Text shown:
--- --- ---

The plantar fascia is a tissue at the bottom of the foot that connects the heel to the fore-foot and supports the arch. Plantar fasciitis is an inflammation of this tissue.

Causes & Symptoms

Plantar fasciitis typically develops without any specific cause and develops slowly over time. Risk factors include tight calf muscles, obesity, high foot arch, repetitive impact activity, and new or increased activity level.

Heel spurs are not necessarily a cause of pain. One out of 10 people has heel spurs, but only 1 out of 20 people with heel spurs has foot pain. Since the spur is not the cause of plantar fasciitis, the pain can be treated without removing the spur.

Symptoms of plantar fasciitis include most notably pain with the first few steps in the morning, pain on the bottom of the foot near the heel, and pain after but not during exercise.

--- --- ---

Information:
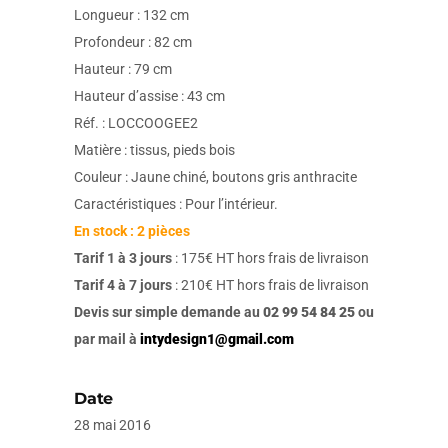
Longueur : 132 cm
Profondeur : 82 cm
Hauteur : 79 cm
Hauteur d’assise : 43 cm
Réf. : LOCCOOGEE2
Matière : tissus, pieds bois
Couleur : Jaune chiné, boutons gris anthracite
Caractéristiques : Pour l’intérieur.
En stock : 2 pièces
Tarif 1 à 3 jours
: 175€ HT hors frais de livraison
Tarif 4 à 7 jours
: 210€ HT hors frais de livraison
Devis sur simple demande au
02 99 54 84 25
ou
par mail à
intydesign1@gmail.com
Date
28 mai 2016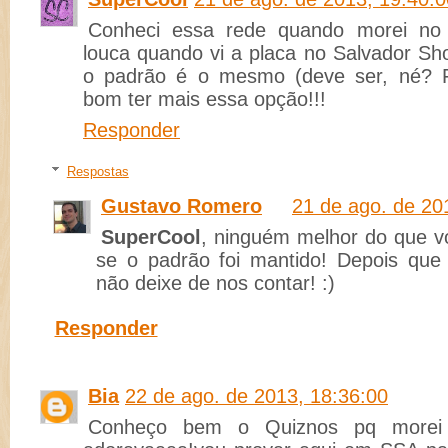
Conheci essa rede quando morei no 
louca quando vi a placa no Salvador Sh
o padrão é o mesmo (deve ser, né? Fr
bom ter mais essa opção!!!
Responder
Respostas
Gustavo Romero
21 de ago. de 20
SuperCool
, ninguém melhor do que vo
se o padrão foi mantido! Depois que 
não deixe de nos contar! :)
Responder
Bia
22 de ago. de 2013, 18:36:00
Conheço bem o Quiznos pq morei 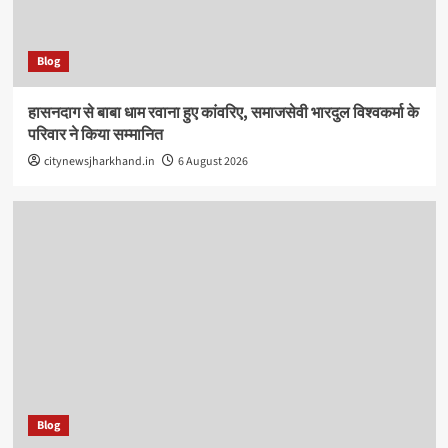
Blog
हासनदाग से बाबा धाम रवाना हुए कांवरिए, समाजसेवी भारदुल विश्वकर्मा के
परिवार ने किया सम्मानित
citynewsjharkhand.in
6 August 2026
Blog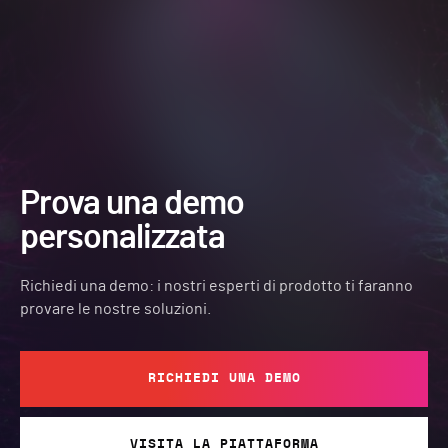
Prova una demo
personalizzata
Richiedi una demo: i nostri esperti di prodotto ti faranno
provare le nostre soluzioni.
RICHIEDI UNA DEMO
VISITA LA PIATTAFORMA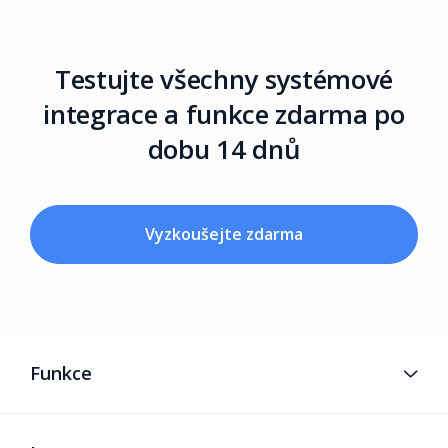
Testujte všechny systémové
integrace a funkce zdarma po
dobu 14 dnů
Vyzkoušejte zdarma
Funkce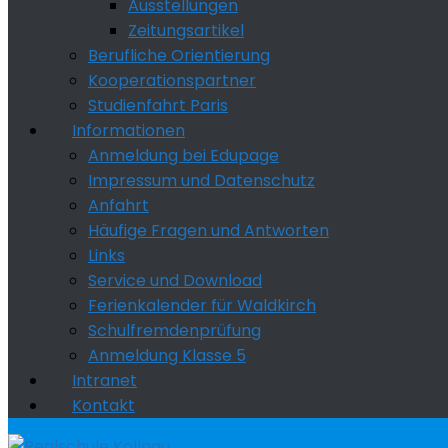
Ausstellungen
Zeitungsartikel
Berufliche Orientierung
Kooperationspartner
Studienfahrt Paris
Informationen
Anmeldung bei Edupage
Impressum und Datenschutz
Anfahrt
Häufige Fragen und Antworten
Links
Service und Download
Ferienkalender für Waldkirch
Schulfremdenprüfung
Anmeldung Klasse 5
Intranet
Kontakt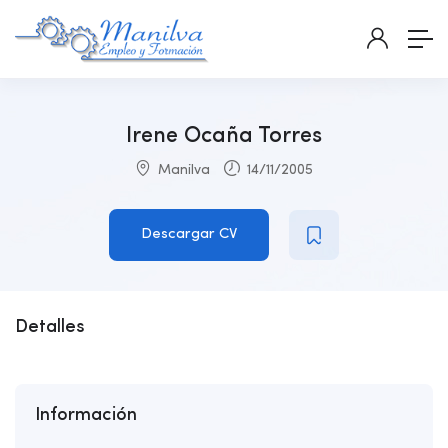
Irene Ocaña Torres
Manilva
14/11/2005
Descargar CV
Detalles
Información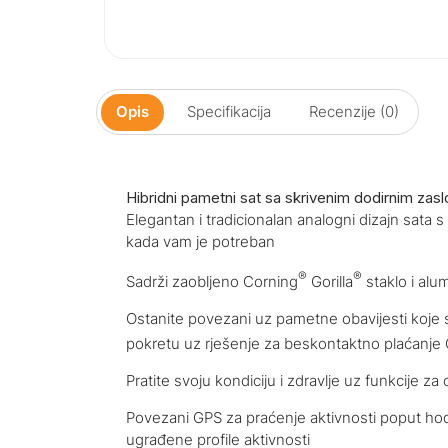
Opis
Specifikacija
Recenzije (0)
Hibridni pametni sat sa skrivenim dodirnim zas
Elegantan i tradicionalan analogni dizajn sata s
kada vam je potreban
®
®
Sadrži zaobljeno Corning
Gorilla
staklo i alu
Ostanite povezani uz pametne obavijesti koje s
pokretu uz rješenje za beskontaktno plaćanje
Pratite svoju kondiciju i zdravlje uz funkcije z
Povezani GPS za praćenje aktivnosti poput hoda
ugrađene profile aktivnosti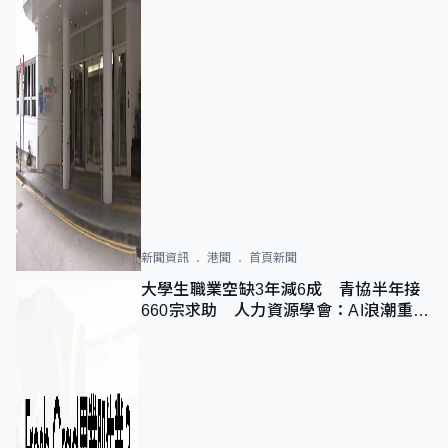
新聞資訊
港聞
首頁新聞
大學生職業空缺3年減6成 青協半年接
660宗求助 人力資源學會：AI浪潮重整
職位需求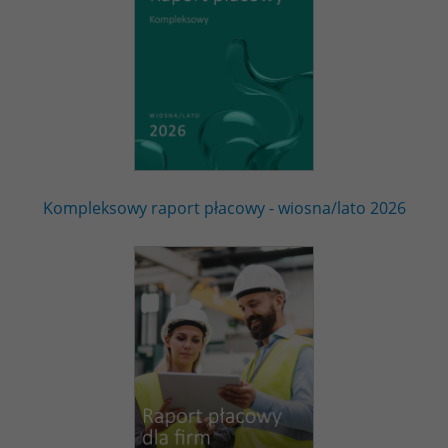
Kompleksowy raport płacowy - wiosna/lato 2026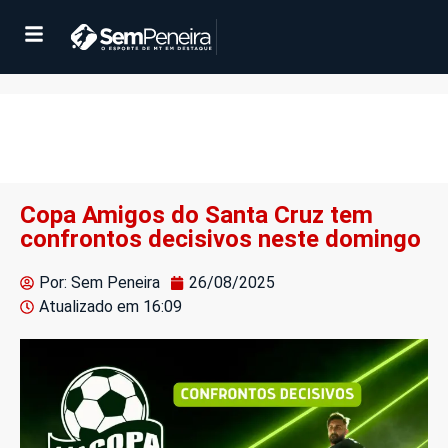
Copa Amigos do Santa Cruz tem
confrontos decisivos neste domingo
Por: Sem Peneira
26/08/2025
Atualizado em
16:09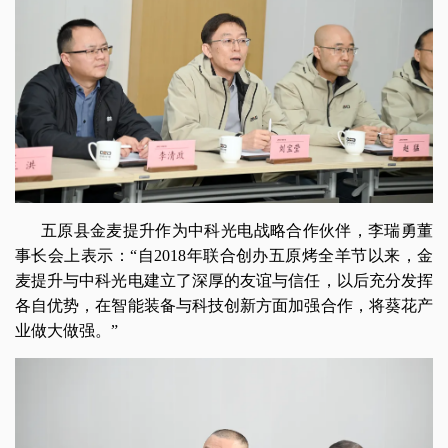
五原县金麦提升作为中科光电战略合作伙伴，李瑞勇董
事长会上表示：“自2018年联合创办五原烤全羊节以来，金
麦提升与中科光电建立了深厚的友谊与信任，以后充分发挥
各自优势，在智能装备与科技创新方面加强合作，将葵花产
业做大做强。”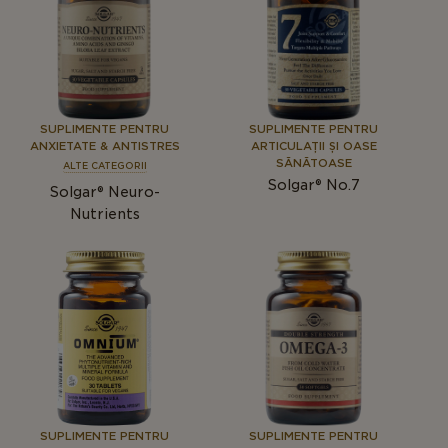
SUPLIMENTE PENTRU
SUPLIMENTE PENTRU
ANXIETATE & ANTISTRES
ARTICULAȚII ȘI OASE
SĂNĂTOASE
ALTE CATEGORII
Solgar® No.7
Solgar® Neuro-
Nutrients
SUPLIMENTE PENTRU
SUPLIMENTE PENTRU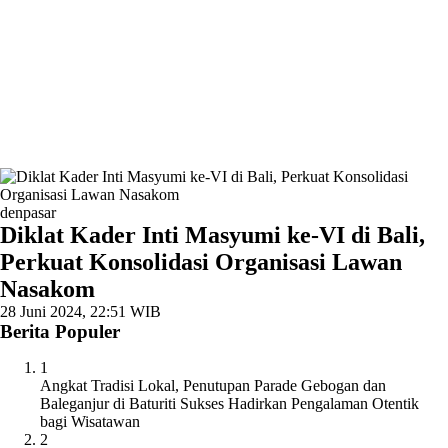
denpasar
Diklat Kader Inti Masyumi ke-VI di Bali,
Perkuat Konsolidasi Organisasi Lawan
Nasakom
28 Juni 2024, 22:51 WIB
Berita Populer
1
Angkat Tradisi Lokal, Penutupan Parade Gebogan dan
Baleganjur di Baturiti Sukses Hadirkan Pengalaman Otentik
bagi Wisatawan
2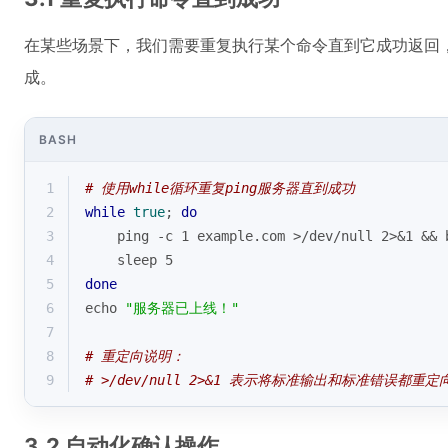
在某些场景下，我们需要重复执行某个命令直到它成功返回
成。
BASH
1
# 使用while循环重复ping服务器直到成功
2
while
true
; 
do
3
    ping -c 1 example.com >/dev/null 2>&1 && 
4
    sleep 5
5
done
6
echo
"服务器已上线！"
7
8
# 重定向说明：
9
# >/dev/null 2>&1 表示将标准输出和标准错误都重
3.2 自动化确认操作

--- --- ---

Directions:
1. In the plantar fasciitis text, how many people with heel spurs have foot pain?
2. Go on with the plantar fasciitis text from where it stops.
The material is not needed for what follows.

Answers in order:
1. Only 1 out of 20 people with heel spurs has foot pain.

2.
Evaluation & Treatment

Evaluation includes a detailed medical history and physical examination. X-rays may be done to rule out other conditions.

Initial treatment includes rest, ice, anti-inflammatory medications, and stretching of the calf and plantar fascia. Occasionally soft heel pads, night splints, extracorporeal shockwave therapy, and rarely corticosteroid injections may be suggested. Greater 90% of patients with plantar fasciitis will improve within 10 months of this treatment.

Surgery should only be considered after 12 months of aggressive nonsurgical treatment. If surgical treatment is recommended it can be done through a small incision as an outpatient procedure. As surgery for plantar fasciitis can result in chronic pain and dissatisfaction, it should only be considered after exhaustive nonsurgical treatment.